→ **Records for this exercise**
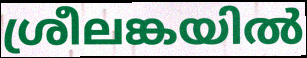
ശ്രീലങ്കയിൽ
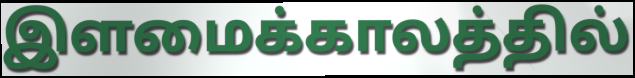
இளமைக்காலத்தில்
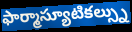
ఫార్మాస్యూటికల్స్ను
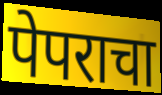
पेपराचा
==
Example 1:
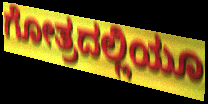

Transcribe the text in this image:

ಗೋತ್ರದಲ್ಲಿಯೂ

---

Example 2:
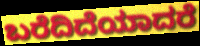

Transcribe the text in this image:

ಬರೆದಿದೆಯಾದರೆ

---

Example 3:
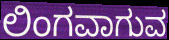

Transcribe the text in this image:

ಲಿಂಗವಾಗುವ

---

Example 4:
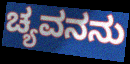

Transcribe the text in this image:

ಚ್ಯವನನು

→ **Action item**
Work out how many lines in the records hold the word "Example", and answer with that number alone.

→ **Response for this exercise**
4